3. “Instead of the direct leap into ancient ‘spherics’ with which we have been experimenting here (a mode of thinking that since Aristotle has struck us as merely figurative), we can…” (54)
“Our doorway into this extended reflection on phenomenal time—the one that runs from Anaximander and Heraclitus through Aristotle into Plotinus and to a full theory of disclosure space, of “time and the soul”—is Iamblichus’ interpretation of the double intentionality of the Now. It relies on Archytas’ version of the Figure of Double Continuity. Instead of the direct leap into ancient ‘spherics’ with which we have been experimenting here (a mode of thinking that since Aristotle has struck us as merely figurative), we can connect with a mathematical representation whose phenomenological implications are familiar to us from Husserl. It is precisely this mathematical sensibility that makes Iamblichus such a rewarding juxtaposition to Husserl. And in this juxtaposition we can find a definition of transcendental phenomenology that is applicable to both sides of Cartesian ‘consciousness’” (53-4).

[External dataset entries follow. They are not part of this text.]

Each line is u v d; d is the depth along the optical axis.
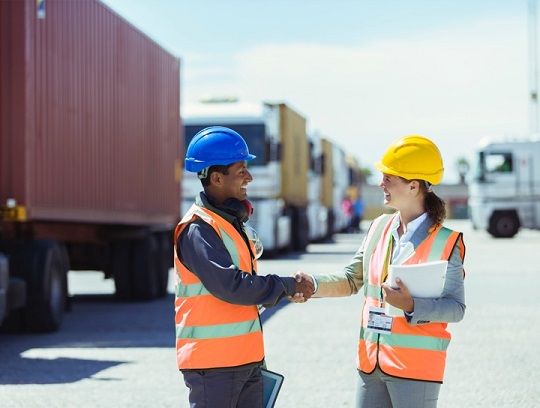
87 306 16.97
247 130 27.50
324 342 11.70
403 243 4.65
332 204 47.97
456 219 91.12
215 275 4.38
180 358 4.55
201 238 4.44
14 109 12.38
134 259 17.66
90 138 15.09
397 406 4.57
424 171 4.61
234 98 28.28
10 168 12.36
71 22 14.26
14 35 12.39
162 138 19.59
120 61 16.81
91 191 15.09
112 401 8.27
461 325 13.27
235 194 4.62
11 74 12.38
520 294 17.62
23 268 12.77
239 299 4.39
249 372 4.56
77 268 18.00
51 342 12.13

4. “…the recovery of a lost continent of the history of philosophy…” (56)
“These are real difficulties, reflected as we shall see in systematic complications for which the scholastic Neoplatonism that begins with Porphyry and Iamblichus is well known. But an even greater difficulty is created by my intention in this project to profit from Plotinus in the area of phenomenology. My goal is only incidentally the recovery of a lost continent of the history of philosophy, which in any case is already well underway in contemporary Neoplatonic studies, where the basic editing of sources and preliminary philology is mostly done and the properly philosophical work of exposition and engagement has begun. In other words, my aim here is not to learn, from the theme of time, about Plotinus, but to learn from Plotinus about time“ (56).
Manchester on Participation (μέθεξις)
“The Noetic Triad in Plotinus, Marius Victorinus, and Augustine,” in Neoplatonism and Gnosticism (ed. Richard Wallis and Jay Bregman), p. 210:
i. the factor unparticipated (amethektos), “in itself,” absolute;
ii. the factor participated (metechomenos), which involves a self-disposition and action by the factor, not a reaction to what participates in it; and
iii. the factor as participant (kata methexin, en tois metechousi, enschesei), that is, as enacted in the derived hypostasis and now its action, no longer that of the higher hypostasis.